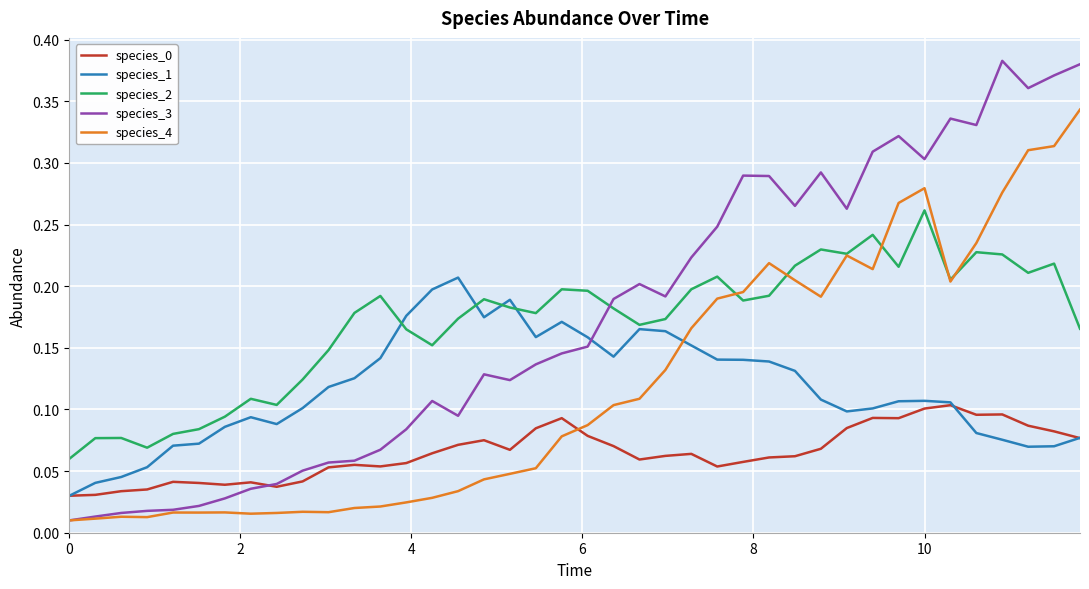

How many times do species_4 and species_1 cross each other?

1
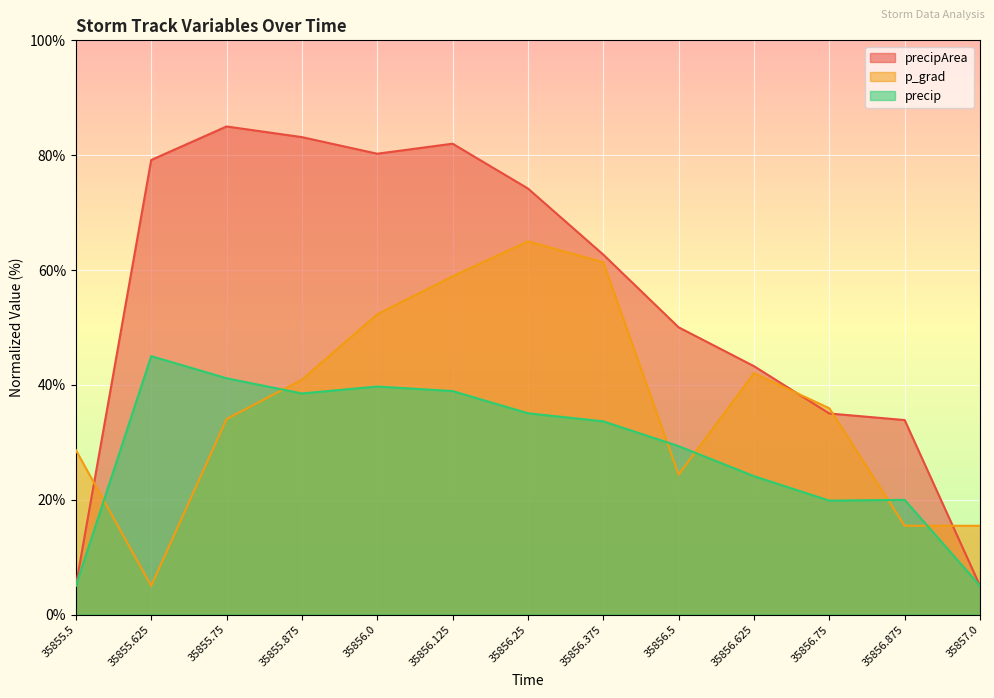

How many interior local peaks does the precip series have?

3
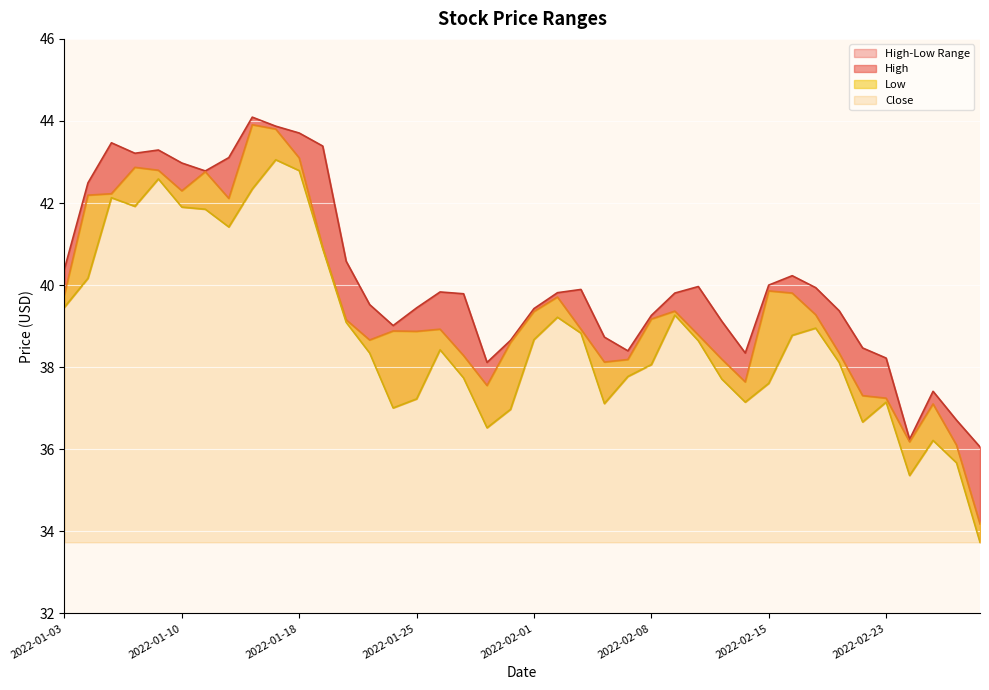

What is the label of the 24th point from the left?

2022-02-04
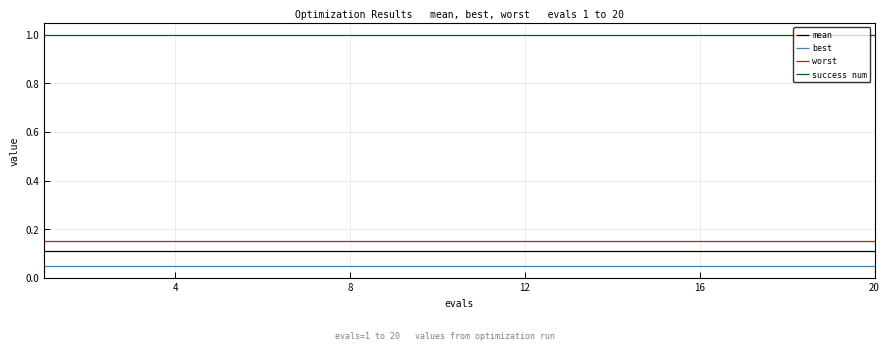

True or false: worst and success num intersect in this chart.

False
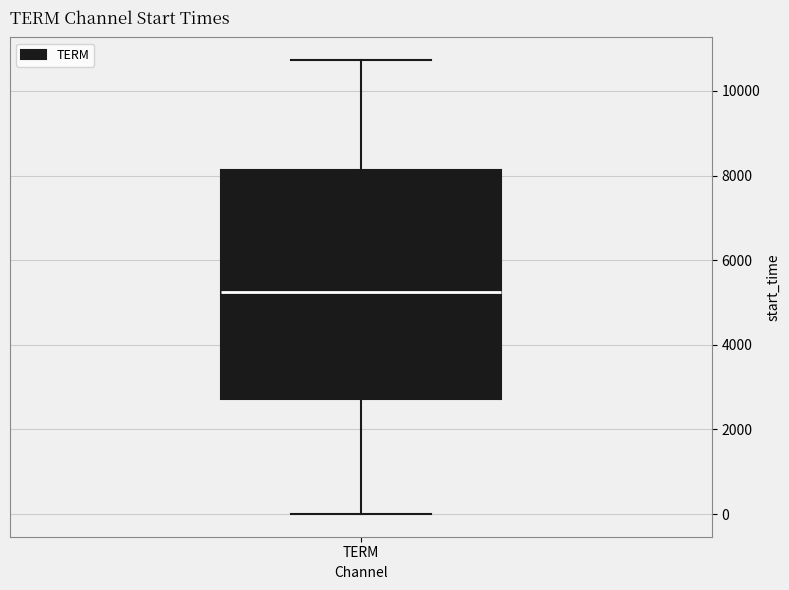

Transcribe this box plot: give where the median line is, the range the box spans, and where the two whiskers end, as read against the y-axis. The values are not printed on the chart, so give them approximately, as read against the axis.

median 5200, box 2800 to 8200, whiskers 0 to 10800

- [Exercise] Locate each line of the records that contains the string "this" and copy those lines, treating uppercase and lowercase as different.

- [Final answer]
True or false: worst and success num intersect in this chart.
Transcribe this box plot: give where the median line is, the range the box spans, and where the two whiskers end, as read against the y-axis. The values are not printed on the chart, so give them approximately, as read against the axis.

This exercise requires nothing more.